- _Records for this task_

=== Section Start ===

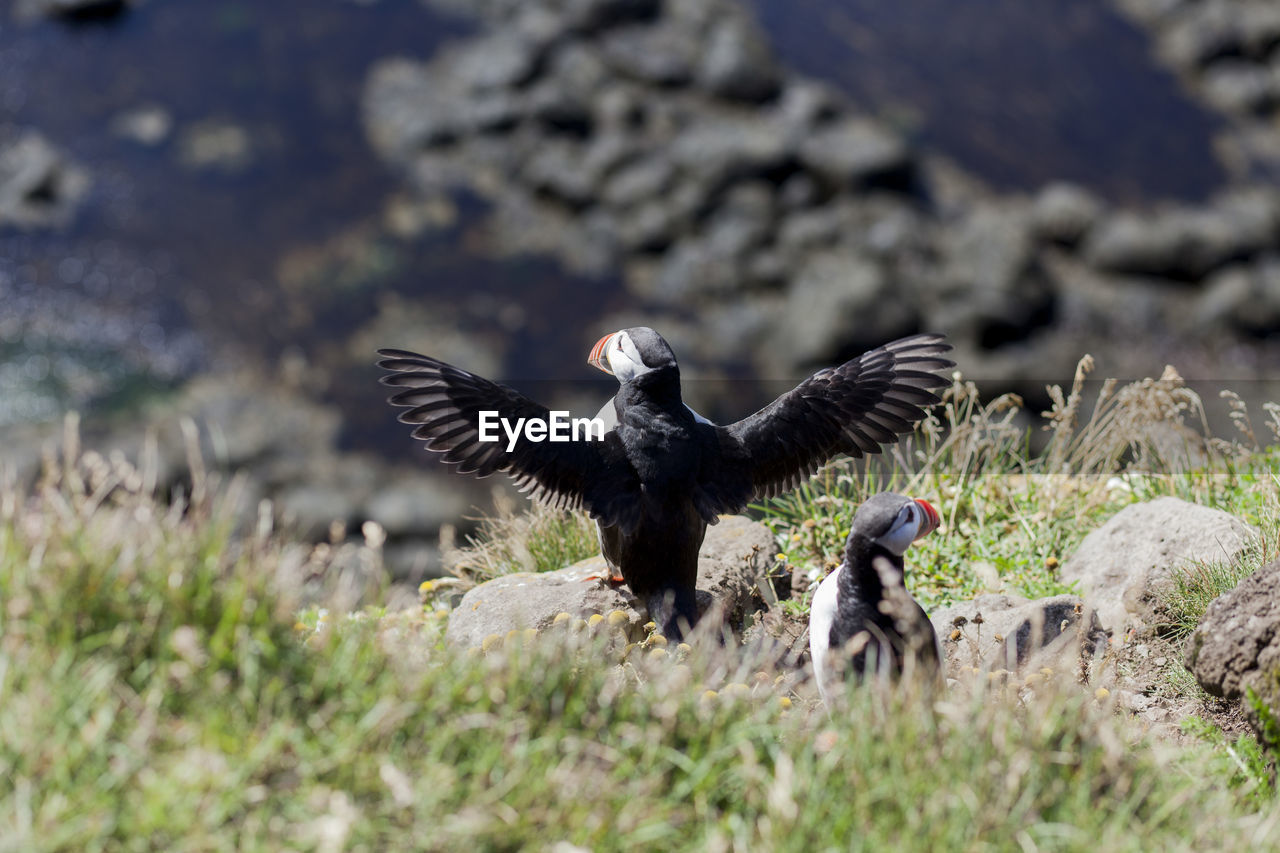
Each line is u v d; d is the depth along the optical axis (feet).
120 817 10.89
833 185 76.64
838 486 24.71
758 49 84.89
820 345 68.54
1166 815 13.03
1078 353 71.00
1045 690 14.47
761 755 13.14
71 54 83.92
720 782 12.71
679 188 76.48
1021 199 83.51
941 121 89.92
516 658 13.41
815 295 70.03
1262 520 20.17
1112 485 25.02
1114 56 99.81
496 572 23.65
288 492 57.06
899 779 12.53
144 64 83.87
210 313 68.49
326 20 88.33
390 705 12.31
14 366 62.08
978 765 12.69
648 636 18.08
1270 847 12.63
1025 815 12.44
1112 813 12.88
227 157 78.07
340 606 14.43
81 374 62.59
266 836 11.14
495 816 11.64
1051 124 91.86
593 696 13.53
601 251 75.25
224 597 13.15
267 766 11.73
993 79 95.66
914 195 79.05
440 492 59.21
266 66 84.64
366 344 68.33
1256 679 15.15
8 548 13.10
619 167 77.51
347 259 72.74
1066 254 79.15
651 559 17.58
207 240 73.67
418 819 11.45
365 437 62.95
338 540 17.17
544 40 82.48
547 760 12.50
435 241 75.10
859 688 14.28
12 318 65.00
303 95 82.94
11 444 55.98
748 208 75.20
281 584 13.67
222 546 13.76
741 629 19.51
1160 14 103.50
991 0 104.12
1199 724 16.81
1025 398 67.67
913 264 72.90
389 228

=== Section End ===

- _Exercise requirements_
Return the material in full, word for word, and skip the pictures.

- _Answer_
Each line is u v d; d is the depth along the optical axis (feet).
120 817 10.89
833 185 76.64
838 486 24.71
758 49 84.89
820 345 68.54
1166 815 13.03
1078 353 71.00
1045 690 14.47
761 755 13.14
71 54 83.92
720 782 12.71
679 188 76.48
1021 199 83.51
941 121 89.92
516 658 13.41
815 295 70.03
1262 520 20.17
1112 485 25.02
1114 56 99.81
496 572 23.65
288 492 57.06
899 779 12.53
144 64 83.87
210 313 68.49
326 20 88.33
390 705 12.31
14 366 62.08
978 765 12.69
648 636 18.08
1270 847 12.63
1025 815 12.44
1112 813 12.88
227 157 78.07
340 606 14.43
81 374 62.59
266 836 11.14
495 816 11.64
1051 124 91.86
593 696 13.53
601 251 75.25
224 597 13.15
267 766 11.73
993 79 95.66
914 195 79.05
440 492 59.21
266 66 84.64
366 344 68.33
1256 679 15.15
8 548 13.10
619 167 77.51
347 259 72.74
1066 254 79.15
651 559 17.58
207 240 73.67
418 819 11.45
365 437 62.95
338 540 17.17
544 40 82.48
547 760 12.50
435 241 75.10
859 688 14.28
12 318 65.00
303 95 82.94
11 444 55.98
748 208 75.20
281 584 13.67
222 546 13.76
741 629 19.51
1160 14 103.50
991 0 104.12
1199 724 16.81
1025 398 67.67
913 264 72.90
389 228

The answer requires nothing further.